LaserOP: PRK > LASEK > LASIK > FEMTO-LASIK > ???
Viele Menschen, die sich täglich mit einer Brille oder mit Kontaktlinsen herumplagen müssen, suchen nach einer dauerhaften Lösung, um ihre Fehlsichtigkeit zu beheben. Der beste Weg dorthin ist eine LaserOP an den Augen. Dabei wird mit Hilfe eines Lasers Hornhaut so abgetragen, dass das behandelte Auge wieder scharf sehen kann. Diese Art der Laserbehandlung wird seit Ende der 80er Jahre durchgeführt. Seit damals sind gemeinsam mit dem Voranschreiten der technologischen Entwicklung immer wieder neue Verfahrensweisen zur Behandlung der Augen mit einem Laser entstanden.
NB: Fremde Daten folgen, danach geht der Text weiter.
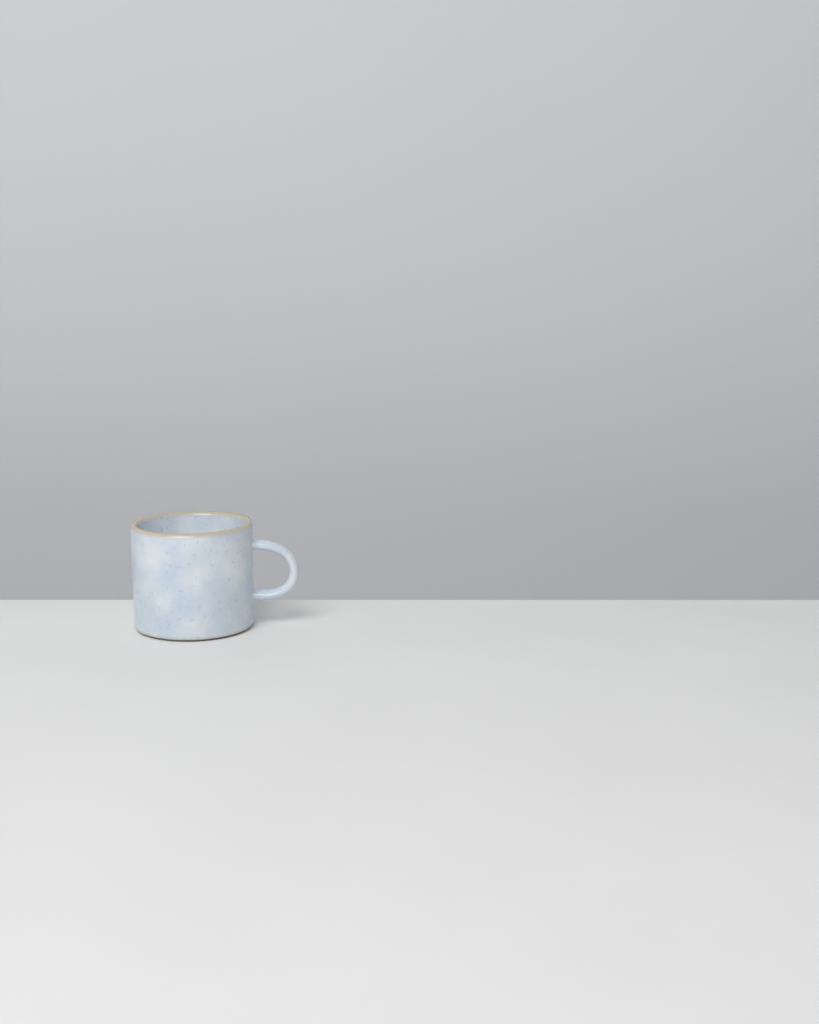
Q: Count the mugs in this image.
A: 1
Die älteste Methode einer LaserOP ist die Photoablative Refraktive Keratektomie (PRK). Wie vor jeder Laserbehandlung wird das Auge zunächst durch Tropfen betäubt und dann fixiert. Vor dem Lasern muss nun noch das Epithel entfernt werden. Dazu wird ein mechanischen Mikrokeratom benutzt. Dies ist eine Art Hobel, der von einem Computer gesteuert wird. Ist das Epithel abgelöst, kann direkt auf der Oberfläche der Hornhaut gelasert werden. Das Epithel wächst nach der OP innerhalb weniger Tage wieder nach.
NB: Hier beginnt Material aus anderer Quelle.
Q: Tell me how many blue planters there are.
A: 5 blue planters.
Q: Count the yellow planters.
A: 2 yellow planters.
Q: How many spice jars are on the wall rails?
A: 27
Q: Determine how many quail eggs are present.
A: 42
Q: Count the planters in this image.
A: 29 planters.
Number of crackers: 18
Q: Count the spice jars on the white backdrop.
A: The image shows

Die Weiterentwicklung der PRK ist die Laser-Assisted Subepithelial Keratectomy (LASEK). Bei dieser LaserOP wird das Epithel mittels einer Alkohollösung entfernt. Es wird also auch bei diesem Verfahren auf der Oberfläche der Hornhaut gelasert und das Epithel muss von selbst wieder nachwachsen.
Das neueste Verfahren einer LaserOP ist die Laser in situ Keratomileusis (LASIK). Bei dieser Art der Behandlung wird nicht das Epithel entfernt, sondern statt dessen ein sogenanntes Flap präpariert. Dazu wird mit Hilfe eines Mikrokeratoms zusammen mit dem Epithel auch die oberste Schichte der Hornhaut abgelöst und zur Seite geklappt. Das Lasern findet dann auf einer der tieferen Schichten der Hornhaut statt. Nach der Operation kann das Flap einfach wieder über das Auge geklappt werden und so die Wunde auf natürliche Weise verschließen.
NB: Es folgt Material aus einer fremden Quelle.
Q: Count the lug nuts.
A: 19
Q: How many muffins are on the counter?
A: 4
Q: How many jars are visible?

Aufgrund der schnellen technologischen Entwicklung gibt es auch von dieser LaserOP bereits mehrere Varianten. Bei der sogenannte Femto-LASIK kommt ein Femtosekundenlaser zum Einsatz. Er wird dazu verwendet, das Flap zu präparieren. Mittels gezielter Laserpulse, die sich in einer tieferen Schicht der Hornhaut entladen, wird die oberste Schicht abgelöst. Auf diese Weise kann die ganze Operation durchgeführt werden, ohne das Auge auch nur einmal mit einem mechanischen Operationsinstrument zu berühren. Dies ist für das Auge besonders schonend und senkt die Risiken der OP auf ein Minimum.